■ **Exercise instructions**
Every line in the data below has to be repeated exactly; no picture belongs in the result.

■ **Supplied information**
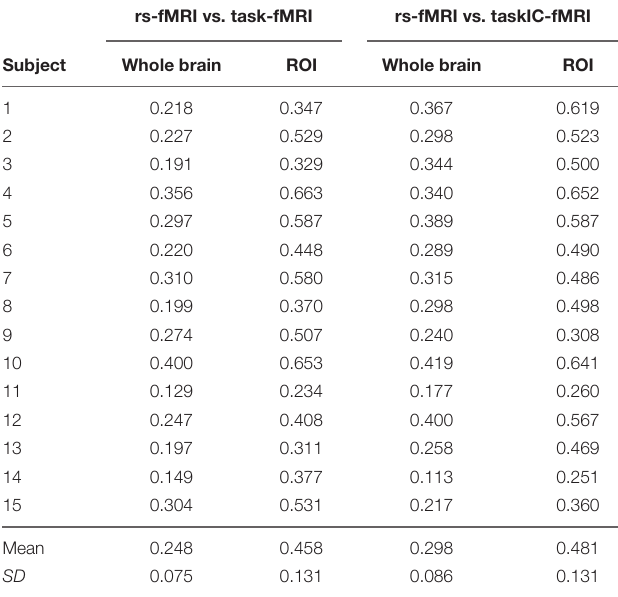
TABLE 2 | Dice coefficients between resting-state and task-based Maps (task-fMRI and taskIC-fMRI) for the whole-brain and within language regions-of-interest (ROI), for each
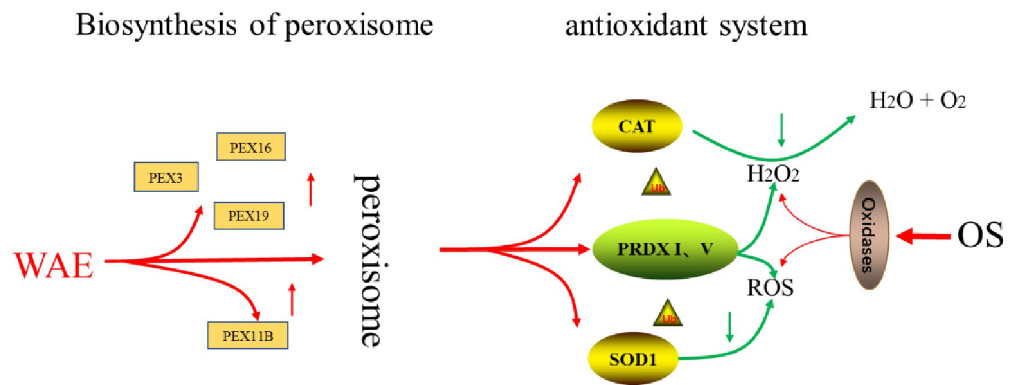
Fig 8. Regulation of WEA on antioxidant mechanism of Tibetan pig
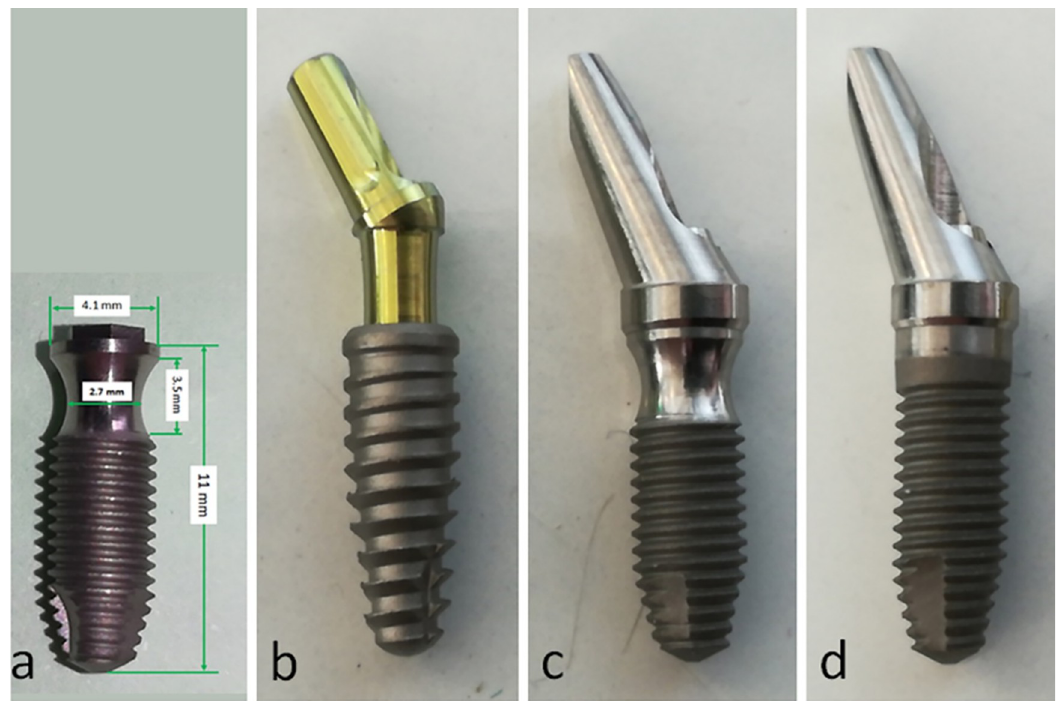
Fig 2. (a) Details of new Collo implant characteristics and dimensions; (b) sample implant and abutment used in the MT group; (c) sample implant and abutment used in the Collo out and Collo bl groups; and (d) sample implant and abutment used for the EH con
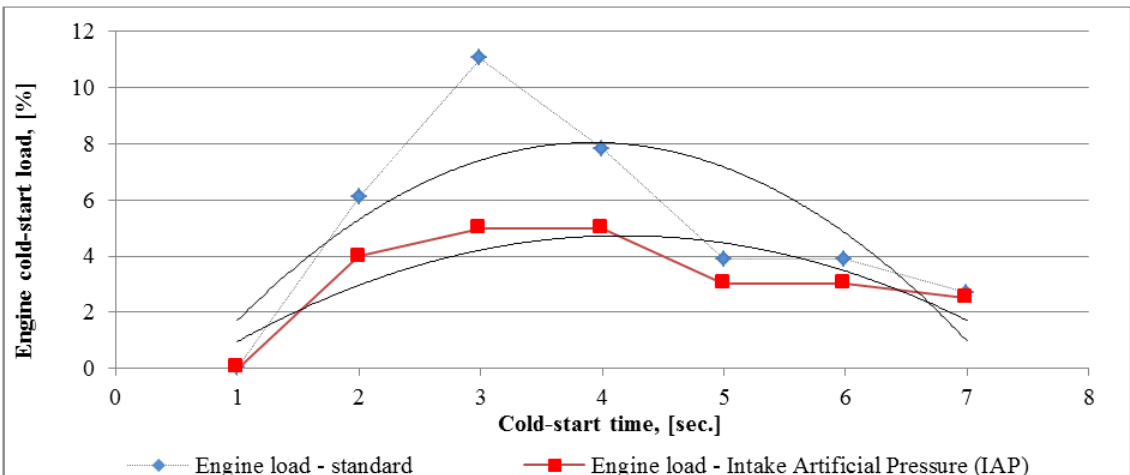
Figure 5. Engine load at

■ **Answer to this problem**
TABLE 2 | Dice coefficients between resting-state and task-based Maps (task-fMRI and taskIC-fMRI) for the whole-brain and within language regions-of-interest (ROI), for each
Fig 8. Regulation of WEA on antioxidant mechanism of Tibetan pig
Fig 2. (a) Details of new Collo implant characteristics and dimensions; (b) sample implant and abutment used in the MT group; (c) sample implant and abutment used in the Collo out and Collo bl groups; and (d) sample implant and abutment used for the EH con
Figure 5. Engine load at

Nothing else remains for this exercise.